___ Texte à lire

Toute-puissance des mythes ! « Le meilleur moyen de s’en affranchir sera d’en revoir l’origine. » Seul, Kierkegaard sait nous la désigner, dans le refus de cette « catégorie du solitaire », de l’homme qui vit de la Parole seulement, entre les temps, dans l’instant éternel.
Le solitaire peut-il agir ?
Le maléfice hégélien, c’est l’objectivité : cette attitude de l’homme qui ne veut plus être sujet de son action, qui l’abandonne aux lois mythiques de l’histoire. Kierkegaard au contraire nous répète : « La subjectivité est la vérité. » La liberté, la dignité de l’homme, c’est qu’il soit seul le sujet de sa vie. Mais encore faut-il se garder d’entendre l’expression au sens des romantiques. Je suis sujet, mais il reste à savoir d’où vient ce je, comment il peut agir. S’agit-il d’un impérialisme du moi pur, tel que Fichte l’a follement rêvé ? Si c’est le cas, je reste bien tranquille. Ce « moi pur » ne met pas en cause mon désespoir, ou si l’on veut, je peux rêver dans le sommeil du désespoir à ma perfection idéale, je peux rêver ma vocation et ses périls… Kierkegaard nous attend au réveil. Il nous saisit à ce moment précis où tous les systèmes s’évanouissent devant l’effroi du choix concret, du risque, dans la passion du désespoir total. Maintenant, tu vas témoigner de la puissance que ton savoir exerce sur ta vie. Tu te croyais un moi : témoigne que tu n’es pas foule, imitation et simple objet des lois du monde. La foule attend : si tu la suis, elle te méprisera sans doute, mais c’est le sort commun, tu ne cours pas grand risque. Si tu dis non, si tu agis, elle te tuera peut-être, quitte à fleurir ensuite la tombe du « héros », dernière insulte11. Il [p. 618] s’agit de savoir maintenant au nom de quoi tu agiras, si tu agis. Un « moi pur », son premier devoir, c’est de persévérer dans son être agissant : en cette extrémité, le compromis se justifie… Mais si ton moi n’est pas à toi ? S’il est ta vocation reçue d’ailleurs, et si tu l’as reçue en vérité, tu n’as plus à choisir, ta mort est derrière toi, elle n’est plus ton affaire, elle n’est plus ton angoisse. Et surtout, elle n’est plus cette absurdité révoltante que rien au monde ne pourrait permettre d’accepter, quand le martyr reçoit sa mort avec une sorte de sobriété…
Le croyant seul agit, et seul il peut être sujet de son action, mais c’est qu’il est, dans l’autre sens du terme, « assujetti » à la Parole qui vit en lui. C’est dans ce sens que la formule de Kierkegaard est vraie. La sujétion totale est seule active.

______

--- Consigne 1 ---
D'après le texte sur Kierkegaard, pourquoi le croyant est-il le seul à pouvoir être sujet de son action ? Répondez en une à trois phrases.

___ Lignes fournies

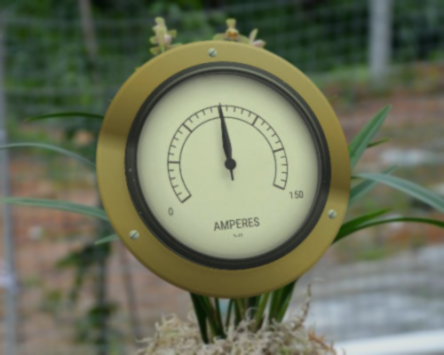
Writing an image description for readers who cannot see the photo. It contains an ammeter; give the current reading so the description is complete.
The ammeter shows 75 A
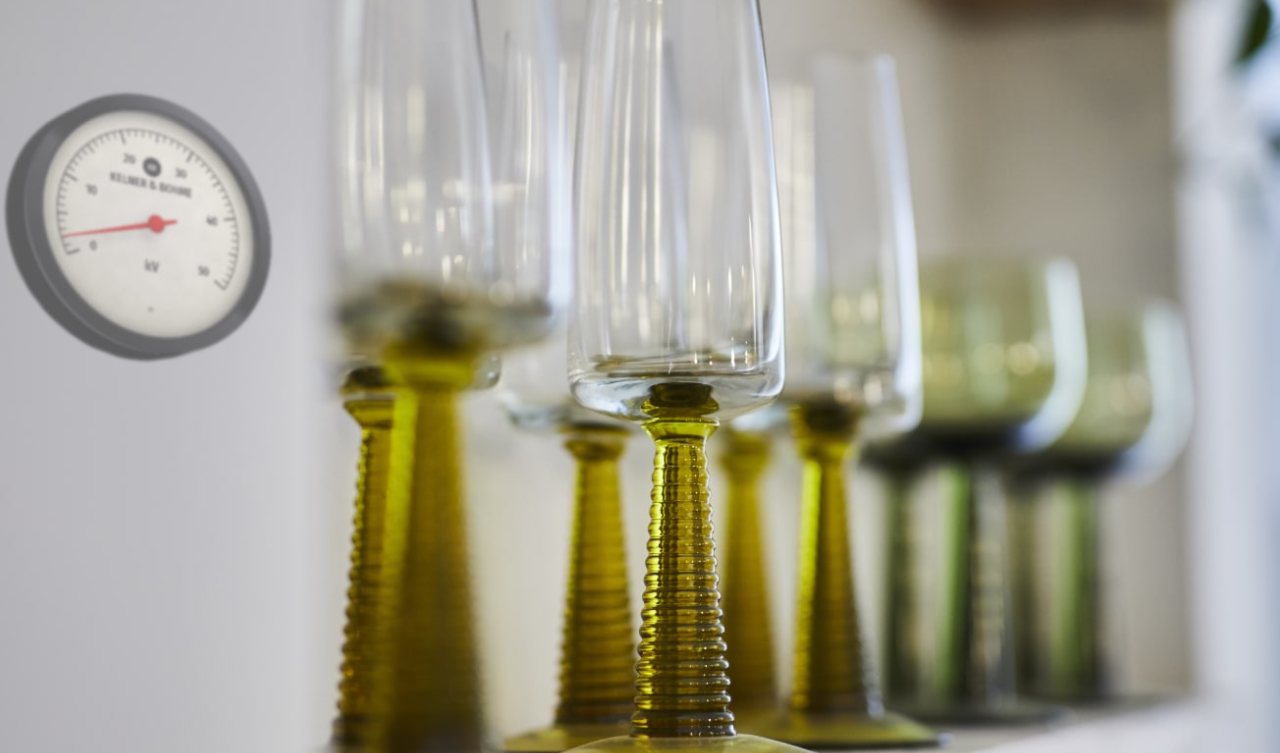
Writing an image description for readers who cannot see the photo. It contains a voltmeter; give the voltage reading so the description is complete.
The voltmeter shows 2 kV
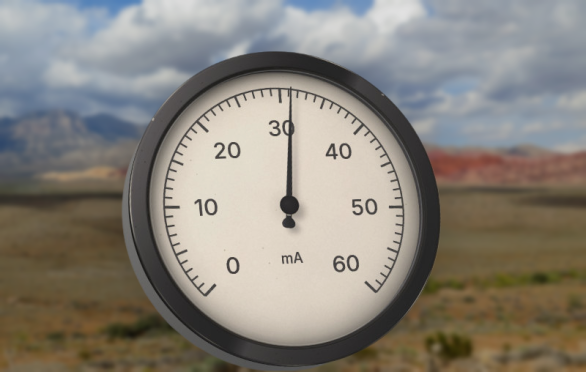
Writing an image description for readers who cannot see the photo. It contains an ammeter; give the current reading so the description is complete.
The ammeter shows 31 mA
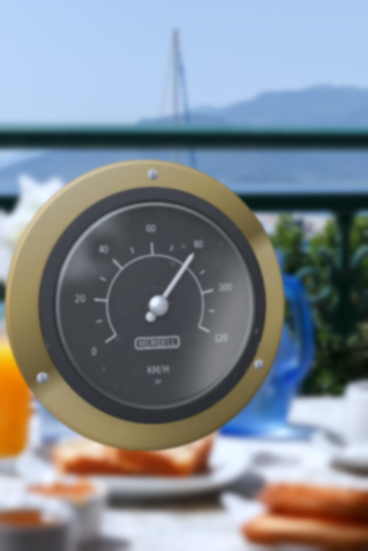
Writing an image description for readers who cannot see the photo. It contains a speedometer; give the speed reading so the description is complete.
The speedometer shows 80 km/h
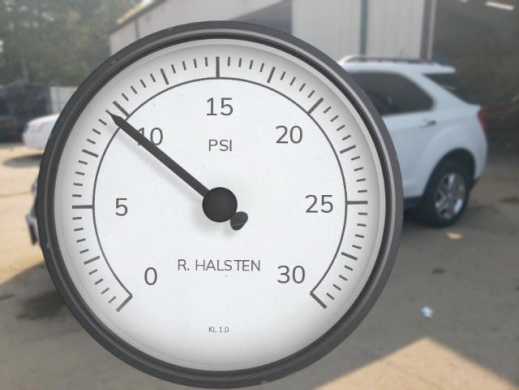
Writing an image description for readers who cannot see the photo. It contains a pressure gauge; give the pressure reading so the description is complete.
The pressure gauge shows 9.5 psi
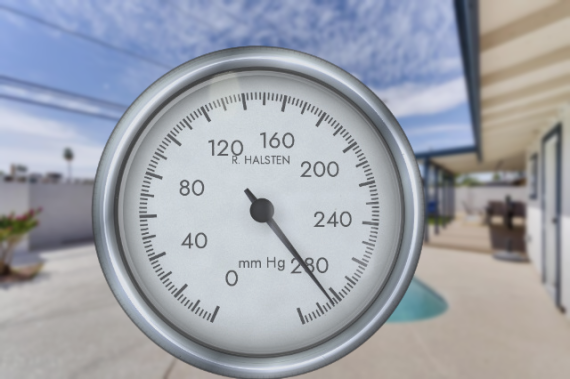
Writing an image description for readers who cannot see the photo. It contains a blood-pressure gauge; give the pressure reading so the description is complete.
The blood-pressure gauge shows 284 mmHg
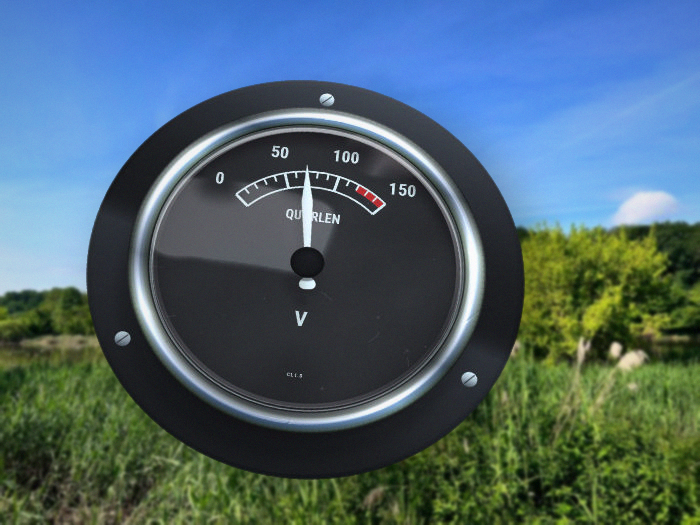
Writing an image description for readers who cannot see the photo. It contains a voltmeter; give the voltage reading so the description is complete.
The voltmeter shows 70 V
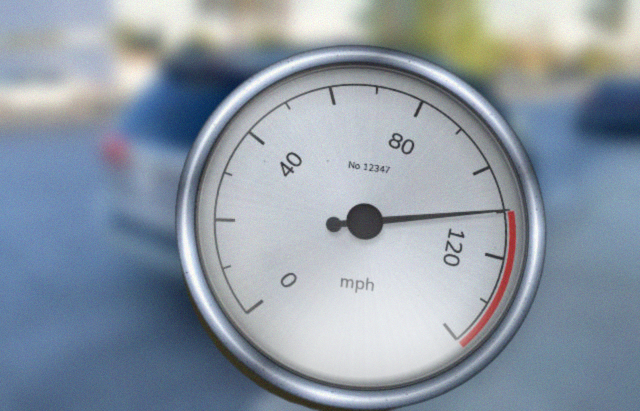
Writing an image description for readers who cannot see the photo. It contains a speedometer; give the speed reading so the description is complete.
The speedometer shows 110 mph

______

--- Consigne 2 ---
Renommez « image description » en « alt text » dans les lignes fournies, de la première jusqu'à celle qui contient « The ammeter shows 31 mA », celle-ci comprise. Ne recopiez que ces lignes, sans les images.

--- Votre réponse 1 ---
Le croyant est le seul à pouvoir être sujet de son action parce que, dans l'autre sens du terme, il est « assujetti » à la Parole qui vit en lui. Selon le texte, la sujétion totale est seule active.

--- Votre réponse 2 ---
Writing an alt text for readers who cannot see the photo. It contains an ammeter; give the current reading so the description is complete.
The ammeter shows 75 A
Writing an alt text for readers who cannot see the photo. It contains a voltmeter; give the voltage reading so the description is complete.
The voltmeter shows 2 kV
Writing an alt text for readers who cannot see the photo. It contains an ammeter; give the current reading so the description is complete.
The ammeter shows 31 mA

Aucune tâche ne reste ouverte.